First, let us assume we take an image of the same object with different focal length such that the object has the same size on the picture. We need to change our distance accordingly. In fact f/d is almost constant. Moreover, we can assume that d is much larger than f, and thus d-f approximately equal to d_o. Then we get simply for object distances d_o which yield the maximal circle of confusion

\(|d-d_o| \sim A_F\)

I.e., the DOF does not change for the same subject at the same size with different lenses unless we change the aperture.

There is also the topic of the „hyperfocal“ distance. We want to determine the shortest distance d_o to focus on such that infinity is reasonably sharp. By our formula above for the radius of diffusion, we get

\(d_o = \dfrac{f^2}{c_\text{max} \, A_F}\)
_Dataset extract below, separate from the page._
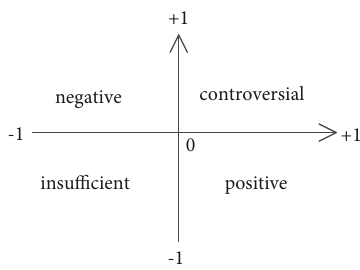
Figure 1: Coordinate distribution of four types of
Can we derive a practical rule of thumb from this? Not really. We can provide some examples, like focussing 3m for F8 and 24mm. The usual advice to „focus 1/3 into the scene“ is obviously only vague advice. Maybe, it yields the most pleasing unsharp regions. But I tend to check the image on the camera.

It is interesting how a „crop factor“ (aka. form factor) changes the mathematics. For an example, let us assume we take a micro four thirds (MFT) instead of a „full frame“ camera. Then we have a crop factor f_c of 2. That means, we need to use a 25mm instead of a 50mm to get the same image. The formula yields 1/4 of the circle of diffusion. But since our sensor is also 1/2 the size, we get a full frame equivalent

\( c_\text{equiv} = \dfrac{|d-d_o| \, f^2}{f_c A_F d_o (d-f)} \)

Effectively, the DOF multiplies by f_c, and the blurriness in the Bokeh at infinity divides by f_c. For the Bokeh, we now get under the condition that we take the same object at the same size in the picture,

\(c_{\infty,\text{equiv}} \sim \dfrac{f}{f_c \, A_F}.\)

To get the same Bokeh for MFT, we need twice the aperture. So you need to replace a 85mm lens on a full frame camera at F2.8 with a 42,5mm lens on MFT at 1.4. The best cheap lens is at 1.7, which is equivalent to F3.5 on the full frame camera.

But there is also an interesting effect which puts MFT into a better light. Assume, you need enough DOF to capture a bird in flight and get it safely into focus. In this case, you might use F5 on a 70mm lens (140mm equivalent) on MFT at 1/250 seconds exposure. On the full frame equivalent, you will have to use F10 (F11 actually) and thus crank up ISO two stops to keep 1/250 still. This loses the advantage of the larger sensor in terms of noise. Note that the Bokeh at infinity remains the same if you do so, since you doubled the F-stop in change of a factor f_c=2. So, MFT is working just as well here. You just use more compact and cheaper equipment.